Easter Vigil Mass: Katholische Kirche?

Old St. Mary's Cathedral, San Francisco

Old St. Mary’s Cathedral, San Francisco

One of the Easter vacations my family took when my kids were young was a trip to San Francisco. My husband was a Naval Reserve officer, and he got us into the Marines Memorial Club near Union Square downtown. It was a great location—convenient to many city attractions and to buses and cable cars.

I am usually lax about church attendance when we are on vacation. But not on Easter. It seems to me that Easter is the most important day of the year for Christians to recognize, and so I make every effort to get myself and my children to church on Easter. (My Methodist husband can fend for himself, but usually accompanies us on major holidays.)

But when we’re on vacation, I try to keep church attendance from interfering with our tourist activities. On our San Francisco trip, that meant going to Mass on Saturday evening—to the Easter Vigil service.

A Catholic Easter Vigil Mass is unlike any other Mass. It is scheduled after sunset and begins with the church in darkness. The new Paschal candle is blessed and lit, then deacons move around the church lighting the congregants’ candles until the dark church glows.

In yet another oddity, the service begins with seven readings, before the regular portion of the Mass even begins. In the typical Mass there are only three readings total.

Then, after all the Easter Vigil readings, new converts to Catholicism are baptized and confirmed. Only then does the typical consecration and communion take place, with the new Catholics joining the congregation in their first Eucharist.

Through all of this, there’s a lot of singing and incense.

As you might imagine, it all takes longer than a regular Mass—two hours instead of one.

I didn’t know any of this when I blithely led my reluctant family into the Easter Vigil Mass in San Francisco. My parents had never taken me to an Easter Vigil service, and my adult wanderings hadn’t either.

If I’d known how long the Mass would take, I probably wouldn’t have taken my grade school children, who were worn out from walking the streets of San Francisco. Of course, then I would have insisted that we spend Sunday morning in church, and they wouldn’t have liked that either.

I don’t recall which church we went to, but it was a grand old building near Chinatown, just a few blocks from the Marines Memorial Club. I think it was Old St. Mary’s Church, the original cathedral in San Francisco, originally dedicated at Christmas 1854.

300px-OldSaintMarysCathedralSF

Old St. Mary’s Cathedral, San Francisco

I chose a pew, and my family and I filed in and sat. Soon a German family entered and sat next to us—parents and two teenage boys. I remembered enough of my high school German to understand a little of what they said as they talked quietly.

The service began in the darkened church. A procession. Readings. Lighting of the Paschal candle. More readings.
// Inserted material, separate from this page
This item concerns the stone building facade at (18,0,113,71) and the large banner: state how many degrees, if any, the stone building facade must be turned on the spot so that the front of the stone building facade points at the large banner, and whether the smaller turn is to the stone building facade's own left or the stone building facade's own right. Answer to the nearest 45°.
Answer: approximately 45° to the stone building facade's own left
The German family began to fidget and to whisper among themselves. They grew more and more agitated.

Finally, the mother who was next to me tapped me on my arm. “Katholische Kirche?” she asked, clearly wondering if she was in fact in a Catholic church or had wandered into some strange cult. She must never have been to an Easter Vigil service either.

“Ja, katholische,” I responded in resignation, my rudimentary German sufficient to respond to her inquiry.

And both of our families stood and sat and knelt through the long liturgy.  All the while, this American cradle Catholic was as bemused as our foreign visitors at the solemn pageantry and ritual we experienced. But the solemnity accentuated the importance of the occasion—the reason I had shepherded my family to the Mass.

When have you found yourself in an unfamiliar situation you didn’t expect?